These doctors say you should never hold a sneeze in, but why?

·2-min read
Photo credit: LaylaBird - Getty Images
Photo credit: LaylaBird - Getty Images

Ever been in a situation where you desperately need to sneeze but end up holding it in? Maybe you're on a packed rush-hour train, or you're studying at the local library. Well, it turns out that no matter what the reason is for holding in a sneeze, it's not the best thing for our health and could actually cause some serious damage to our body. Who knew?

One man from the UK unfortunately found that out the hard way when ruptured the back of his throat while holding in a sneeze. As a result, the 34-year-old could barely speak or swallow, and was left in extreme pain. So, what actually happened?

Taking to the BMJ Medical Journal, a group of ear, nose and throat specialists from the University Hospitals of Leicester NHS Trust, took a look at the man's unusual case, and explained why you should never hold in a sneeze.

"Halting sneezing via blocking (the) nostrils and mouth is a dangerous manoeuvre, and should be avoided," the experts said.

Photo credit: Westend61 - Getty Images
Photo credit: Westend61 - Getty Images

They continued: "It may lead to numerous complications, such as pseudomediastinum (air trapped in the chest between both lungs), perforation of the tympanic membrane (perforated eardrum) and even rupture of a cerebral aneurysm (ballooning blood vessel in the brain)."

Essentially, pressure builds up in your body when you're about to sneeze.
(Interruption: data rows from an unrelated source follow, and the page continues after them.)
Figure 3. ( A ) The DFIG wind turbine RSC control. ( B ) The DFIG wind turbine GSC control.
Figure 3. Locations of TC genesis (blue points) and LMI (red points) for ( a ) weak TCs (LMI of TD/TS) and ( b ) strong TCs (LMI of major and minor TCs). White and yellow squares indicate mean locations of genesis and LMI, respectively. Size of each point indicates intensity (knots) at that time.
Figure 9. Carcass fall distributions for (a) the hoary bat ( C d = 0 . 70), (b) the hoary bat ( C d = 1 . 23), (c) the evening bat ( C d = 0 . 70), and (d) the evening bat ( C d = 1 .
But, if you hold this pressure in and stop it from being released, your nose and throat get the brunt of it instead. Holding in a sneeze could could even have a knock on effect to your hearing as well. That's because as the blocked air tries to find a way to escape, it could end up making its way out through your ear and past your ear drum. But, if a burst eardrum isn't bad enough, holding in a sneeze could even cause an ear infection, and in some rarer cases, can lead to broken ribs too. Ouch.

But, why exactly do we need to sneeze in the first place?

Sneezing is our body's way of getting out things that shouldn't be in our airways (like germs, or a biscuit crumb). It makes sense then that if those germs find their way into our ears, or other places, we could develop an infection.